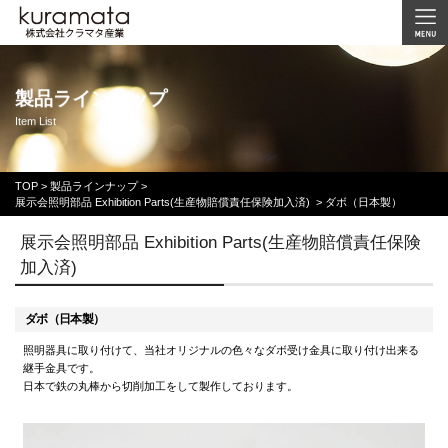
製品ラインナップ
Item List
TOP
>
製品ラインナップ >
展示会照明部品 Exhibition Parts(生産物賠償責任保険加入済)
>
ダボ（日本製）
展示会照明部品 Exhibition Parts(生産物賠償責任保険
加入済)
ダボ（日本製）
照明器具に取り付けて、当社オリジナルの色々なダボ受け金具に取り付け出来る
継手金具です。
日本で鉄の丸棒から切削加工をして製作しております。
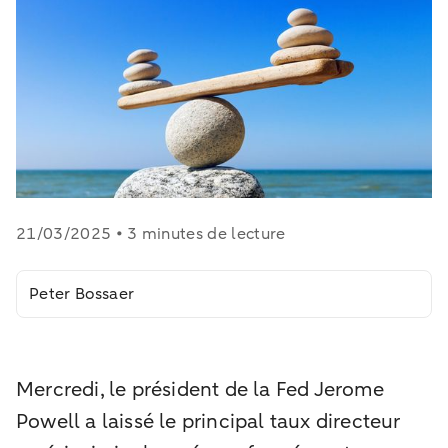
21/03/2025 • 3 minutes de lecture
Peter Bossaer
Mercredi, le président de la Fed Jerome
Powell a laissé le principal taux directeur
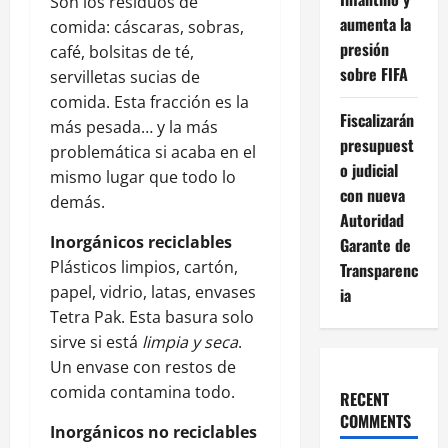
Son los residuos de
aumenta la
comida: cáscaras, sobras,
presión
café, bolsitas de té,
sobre FIFA
servilletas sucias de
comida. Esta fracción es la
Fiscalizarán
más pesada… y la más
presupuest
problemática si acaba en el
o judicial
mismo lugar que todo lo
con nueva
demás.
Autoridad
Inorgánicos reciclables
Garante de
Plásticos limpios, cartón,
Transparenc
papel, vidrio, latas, envases
ia
Tetra Pak. Esta basura solo
sirve si está
limpia y seca
.
Un envase con restos de
comida contamina todo.
RECENT
COMMENTS
Inorgánicos no reciclables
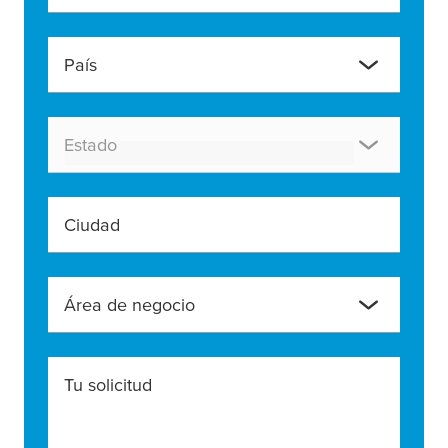
País
Estado
Ciudad
Área de negocio
Tu solicitud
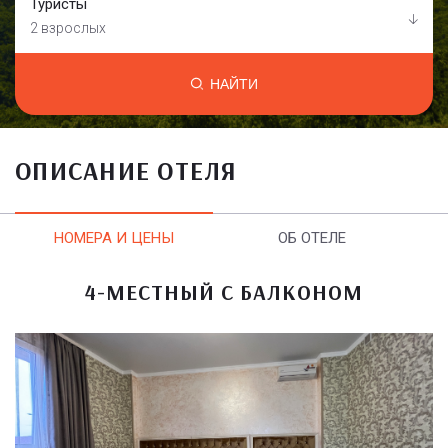
Туристы
2 взрослых
НАЙТИ
ОПИСАНИЕ ОТЕЛЯ
НОМЕРА И ЦЕНЫ
ОБ ОТЕЛЕ
4-МЕСТНЫЙ С БАЛКОНОМ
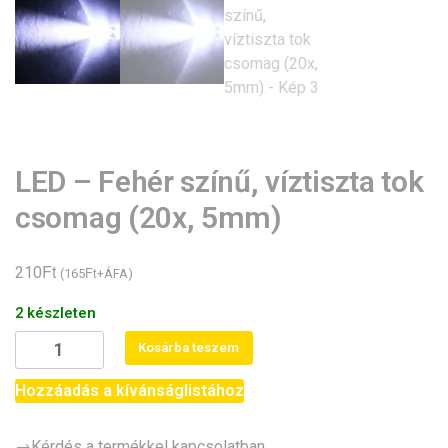
LED – Fehér színű, víztiszta tok
csomag (20x, 5mm)
Ft
210
Ft
(
165
+ÁFA)
2 készleten
LED
Kosárba teszem
-
Fehér
Hozzáadás a kívánságlistához
színű,
víztiszta
→Kérdés a termékkel kapcsolatban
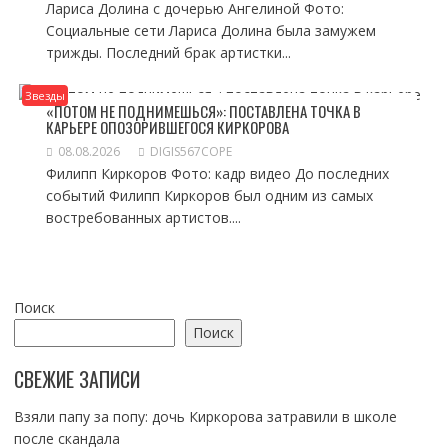
Лариса Долина с дочерью Ангелиной Фото:
Социальные сети Лариса Долина была замужем
трижды. Последний брак артистки...
Звезды
«ПОТОМ НЕ ПОДНИМЕШЬСЯ»: ПОСТАВЛЕНА ТОЧКА В
КАРЬЕРЕ ОПОЗОРИВШЕГОСЯ КИРКОРОВА
08.08.2026
DIGIS567COPE
Филипп Киркоров Фото: кадр видео До последних
событий Филипп Киркоров был одним из самых
востребованных артистов....
Поиск
Поиск
СВЕЖИЕ ЗАПИСИ
Взяли папу за попу: дочь Киркорова затравили в школе
после скандала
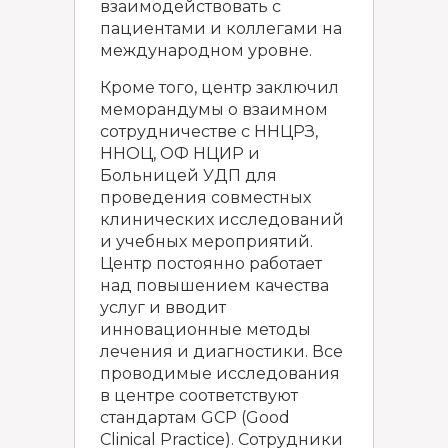
взаимодействовать с
пациентами и коллегами на
международном уровне.
Кроме того, центр заключил
меморандумы о взаимном
сотрудничестве с ННЦРЗ,
ННОЦ, ОФ НЦИР и
Больницей УДП для
проведения совместных
клинических исследований
и учебных мероприятий.
Центр постоянно работает
над повышением качества
услуг и вводит
инновационные методы
лечения и диагностики. Все
проводимые исследования
в центре соответствуют
стандартам GCP (Good
Clinical Practice). Сотрудники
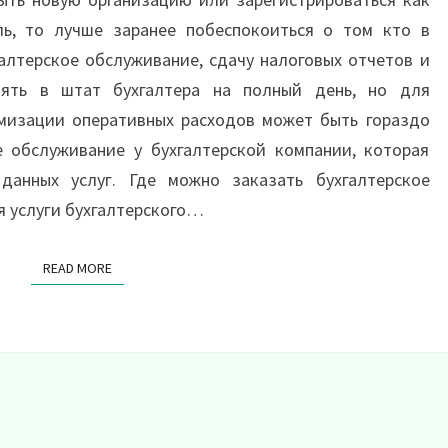
ь, то лучше заранее побеспокоиться о том кто в
алтерское обслуживание, сдачу налоговых отчетов и
ять в штат бухгалтера на полный день, но для
изации оперативных расходов может быть гораздо
е обслуживание у бухгалтерской компании, которая
данных услуг. Где можно заказать бухгалтерское
я услуги бухгалтерского…
READ MORE
READ MORE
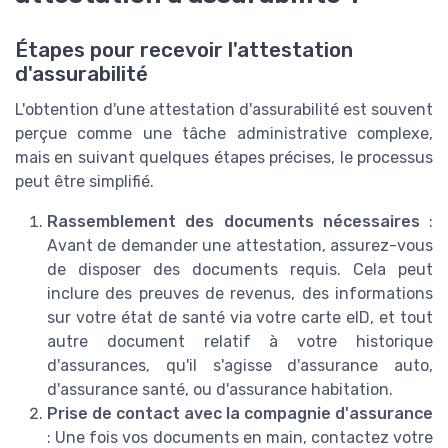
Étapes pour recevoir l'attestation
d'assurabilité
L'obtention d'une attestation d'assurabilité est souvent
perçue comme une tâche administrative complexe,
mais en suivant quelques étapes précises, le processus
peut être simplifié.
Rassemblement des documents nécessaires
:
Avant de demander une attestation, assurez-vous
de disposer des documents requis. Cela peut
inclure des preuves de revenus, des informations
sur votre état de santé via votre carte eID, et tout
autre document relatif à votre historique
d'assurances, qu'il s'agisse d'assurance auto,
d'assurance santé, ou d'assurance habitation.
Prise de contact avec la compagnie d'assurance
: Une fois vos documents en main, contactez votre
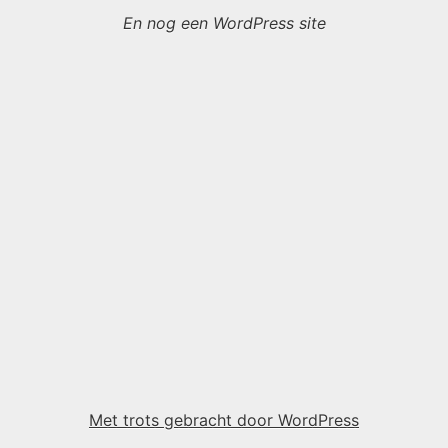
En nog een WordPress site
Met trots gebracht door WordPress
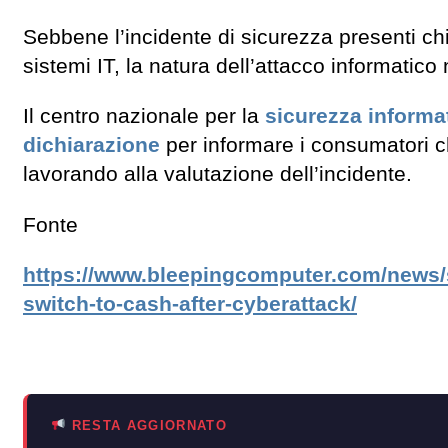
Sebbene l’incidente di sicurezza presenti ch
sistemi IT, la natura dell’attacco informatico
Il centro nazionale per la
sicurezza informa
dichiarazione
per informare i consumatori c
lavorando alla valutazione dell’incidente.
Fonte
https://www.bleepingcomputer.com/news/s
switch-to-cash-after-cyberattack/
RESTA AGGIORNATO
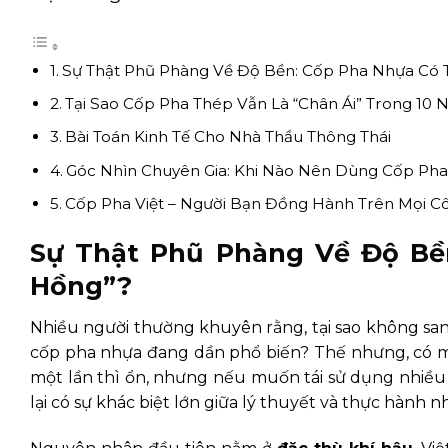
Sự Thật Phũ Phàng Về Độ Bền: Cốp Pha Nhựa Có 
Tại Sao Cốp Pha Thép Vẫn Là “Chân Ái” Trong 10 
Bài Toán Kinh Tế Cho Nhà Thầu Thông Thái
Góc Nhìn Chuyên Gia: Khi Nào Nên Dùng Cốp Ph
Cốp Pha Việt – Người Bạn Đồng Hành Trên Mọi C
Sự Thật Phũ Phàng Về Độ Bề
Hồng”?
Nhiều người thường khuyên rằng, tại sao không sa
cốp pha nhựa đang dần phổ biến? Thế nhưng, có m
một lần thì ổn, nhưng nếu muốn tái sử dụng nhiều l
lại có sự khác biệt lớn giữa lý thuyết và thực hành 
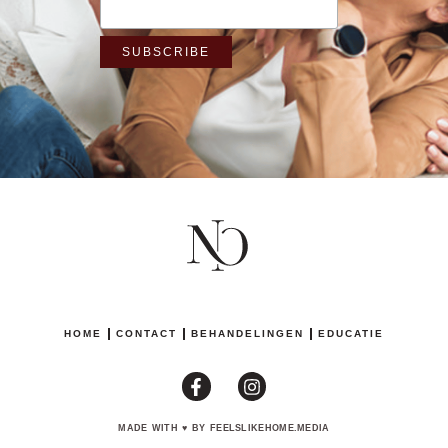
HOME
CONTACT
BEHANDELINGEN
EDUCATIE
MADE WITH
♥
BY FEELSLIKEHOME.MEDIA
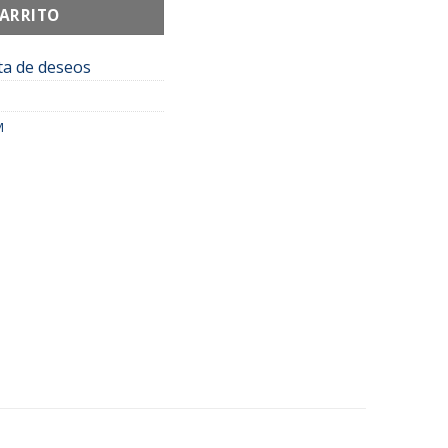
CARRITO
sta de deseos
M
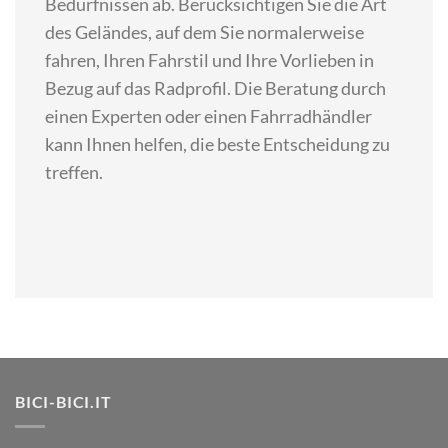
Bedürfnissen ab. Berücksichtigen Sie die Art
des Geländes, auf dem Sie normalerweise
fahren, Ihren Fahrstil und Ihre Vorlieben in
Bezug auf das Radprofil. Die Beratung durch
einen Experten oder einen Fahrradhändler
kann Ihnen helfen, die beste Entscheidung zu
treffen.
BICI-BICI.IT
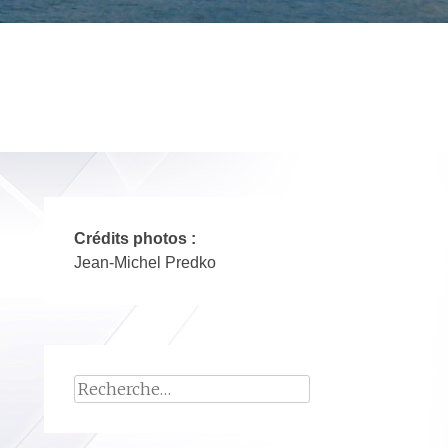
Crédits photos :
Jean-Michel Predko
Rechercher :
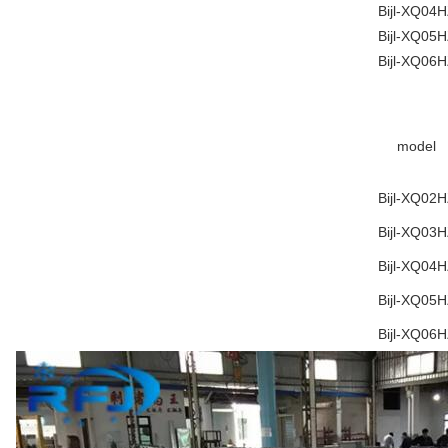
Bijl-XQ04
Bijl-XQ05
Bijl-XQ06
model
Bijl-XQ02
Bijl-XQ03
Bijl-XQ04
Bijl-XQ05
Bijl-XQ06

──────────────────────────────

Problem details. Restate all the material verbatim; omit every picture.

Written answer.
製品ラインナップ
Item List
TOP
>
製品ラインナップ >
展示会照明部品 Exhibition Parts(生産物賠償責任保険加入済)
>
ダボ（日本製）
展示会照明部品 Exhibition Parts(生産物賠償責任保険
加入済)
ダボ（日本製）
照明器具に取り付けて、当社オリジナルの色々なダボ受け金具に取り付け出来る
継手金具です。
日本で鉄の丸棒から切削加工をして製作しております。
21/03/2025 • 3 minutes de lecture
Peter Bossaer
Mercredi, le président de la Fed Jerome
Powell a laissé le principal taux directeur
Son los residuos de
aumenta la
comida: cáscaras, sobras,
presión
café, bolsitas de té,
sobre FIFA
servilletas sucias de
comida. Esta fracción es la
Fiscalizarán
más pesada… y la más
presupuest
problemática si acaba en el
o judicial
mismo lugar que todo lo
con nueva
demás.
Autoridad
Inorgánicos reciclables
Garante de
Plásticos limpios, cartón,
Transparenc
papel, vidrio, latas, envases
ia
Tetra Pak. Esta basura solo
sirve si está
limpia y seca
.
Un envase con restos de
comida contamina todo.
RECENT
COMMENTS
Inorgánicos no reciclables
País
Estado
Ciudad
Área de negocio
Tu solicitud
Туристы
2 взрослых
НАЙТИ
ОПИСАНИЕ ОТЕЛЯ
НОМЕРА И ЦЕНЫ
ОБ ОТЕЛЕ
4-МЕСТНЫЙ С БАЛКОНОМ
LED – Fehér színű, víztiszta tok
csomag (20x, 5mm)
Ft
210
Ft
(
165
+ÁFA)
2 készleten
LED
Kosárba teszem
-
Fehér
Hozzáadás a kívánságlistához
színű,
víztiszta
→Kérdés a termékkel kapcsolatban
Лариса Долина с дочерью Ангелиной Фото:
Социальные сети Лариса Долина была замужем
трижды. Последний брак артистки...
Звезды
«ПОТОМ НЕ ПОДНИМЕШЬСЯ»: ПОСТАВЛЕНА ТОЧКА В
КАРЬЕРЕ ОПОЗОРИВШЕГОСЯ КИРКОРОВА
08.08.2026
DIGIS567COPE
Филипп Киркоров Фото: кадр видео До последних
событий Филипп Киркоров был одним из самых
востребованных артистов....
Поиск
Поиск
СВЕЖИЕ ЗАПИСИ
Взяли папу за попу: дочь Киркорова затравили в школе
после скандала
взаимодействовать с
пациентами и коллегами на
международном уровне.
Кроме того, центр заключил
меморандумы о взаимном
сотрудничестве с ННЦРЗ,
ННОЦ, ОФ НЦИР и
Больницей УДП для
проведения совместных
клинических исследований
и учебных мероприятий.
Центр постоянно работает
над повышением качества
услуг и вводит
инновационные методы
лечения и диагностики. Все
проводимые исследования
в центре соответствуют
стандартам GCP (Good
Clinical Practice). Сотрудники
ь, то лучше заранее побеспокоиться о том кто в
алтерское обслуживание, сдачу налоговых отчетов и
ять в штат бухгалтера на полный день, но для
изации оперативных расходов может быть гораздо
е обслуживание у бухгалтерской компании, которая
данных услуг. Где можно заказать бухгалтерское
я услуги бухгалтерского…
READ MORE
READ MORE
Étapes pour recevoir l'attestation
d'assurabilité
L'obtention d'une attestation d'assurabilité est souvent
perçue comme une tâche administrative complexe,
mais en suivant quelques étapes précises, le processus
peut être simplifié.
Rassemblement des documents nécessaires
:
Avant de demander une attestation, assurez-vous
de disposer des documents requis. Cela peut
inclure des preuves de revenus, des informations
sur votre état de santé via votre carte eID, et tout
autre document relatif à votre historique
d'assurances, qu'il s'agisse d'assurance auto,
d'assurance santé, ou d'assurance habitation.
Prise de contact avec la compagnie d'assurance
: Une fois vos documents en main, contactez votre
En nog een WordPress site
Met trots gebracht door WordPress
Sebbene l’incidente di sicurezza presenti ch
sistemi IT, la natura dell’attacco informatico
Il centro nazionale per la
sicurezza informa
dichiarazione
per informare i consumatori c
lavorando alla valutazione dell’incidente.
Fonte
https://www.bleepingcomputer.com/news/s
switch-to-cash-after-cyberattack/
RESTA AGGIORNATO
Sự Thật Phũ Phàng Về Độ Bền: Cốp Pha Nhựa Có 
Tại Sao Cốp Pha Thép Vẫn Là “Chân Ái” Trong 10 
Bài Toán Kinh Tế Cho Nhà Thầu Thông Thái
Góc Nhìn Chuyên Gia: Khi Nào Nên Dùng Cốp Ph
Cốp Pha Việt – Người Bạn Đồng Hành Trên Mọi C
Sự Thật Phũ Phàng Về Độ Bề
Hồng”?
Nhiều người thường khuyên rằng, tại sao không sa
cốp pha nhựa đang dần phổ biến? Thế nhưng, có m
một lần thì ổn, nhưng nếu muốn tái sử dụng nhiều l
lại có sự khác biệt lớn giữa lý thuyết và thực hành 
HOME
CONTACT
BEHANDELINGEN
EDUCATIE
MADE WITH
♥
BY FEELSLIKEHOME.MEDIA
CARRITO
sta de deseos
M
Bedürfnissen ab. Berücksichtigen Sie die Art
des Geländes, auf dem Sie normalerweise
fahren, Ihren Fahrstil und Ihre Vorlieben in
Bezug auf das Radprofil. Die Beratung durch
einen Experten oder einen Fahrradhändler
kann Ihnen helfen, die beste Entscheidung zu
treffen.
BICI-BICI.IT
Crédits photos :
Jean-Michel Predko
Rechercher :
Bijl-XQ04
Bijl-XQ05
Bijl-XQ06
model
Bijl-XQ02
Bijl-XQ03
Bijl-XQ04
Bijl-XQ05
Bijl-XQ06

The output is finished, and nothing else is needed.